(Data provided begins)

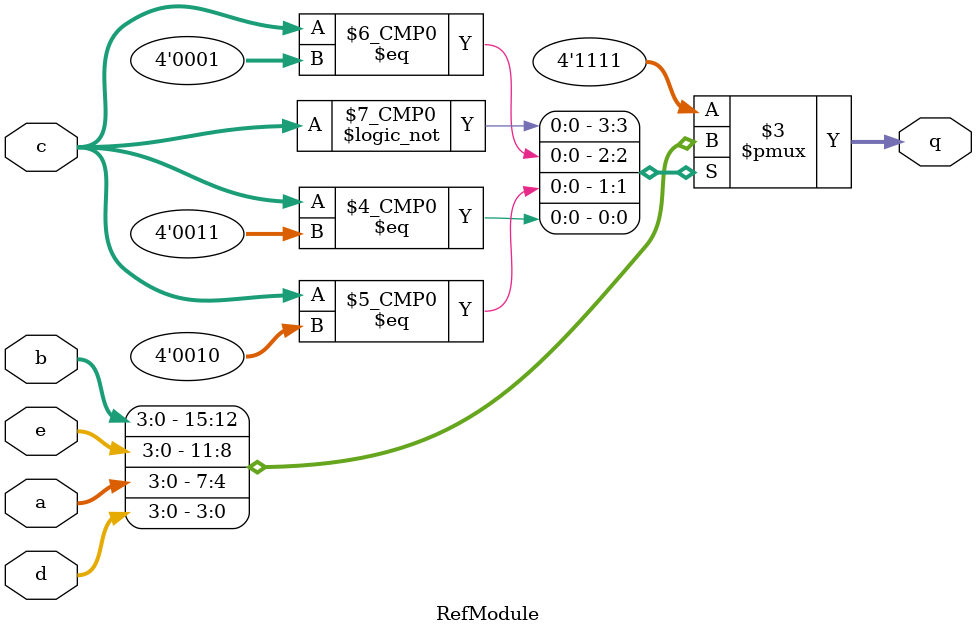
<source format=sv>

module RefModule (
  input [3:0] a,
  input [3:0] b,
  input [3:0] c,
  input [3:0] d,
  input [3:0] e,
  output reg [3:0] q
);

  always @(*)
    case (c)
      0: q = b;
      1: q = e;
      2: q = a;
      3: q = d;
      default: q = 4'hf;
    endcase

endmodule


</source>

(Data provided ends)

• **Problem details**:
All records above must be output exactly as they stand, excluding pictures.

• **Task answer**:
<source format=sv>

module RefModule (
  input [3:0] a,
  input [3:0] b,
  input [3:0] c,
  input [3:0] d,
  input [3:0] e,
  output reg [3:0] q
);

  always @(*)
    case (c)
      0: q = b;
      1: q = e;
      2: q = a;
      3: q = d;
      default: q = 4'hf;
    endcase

endmodule


</source>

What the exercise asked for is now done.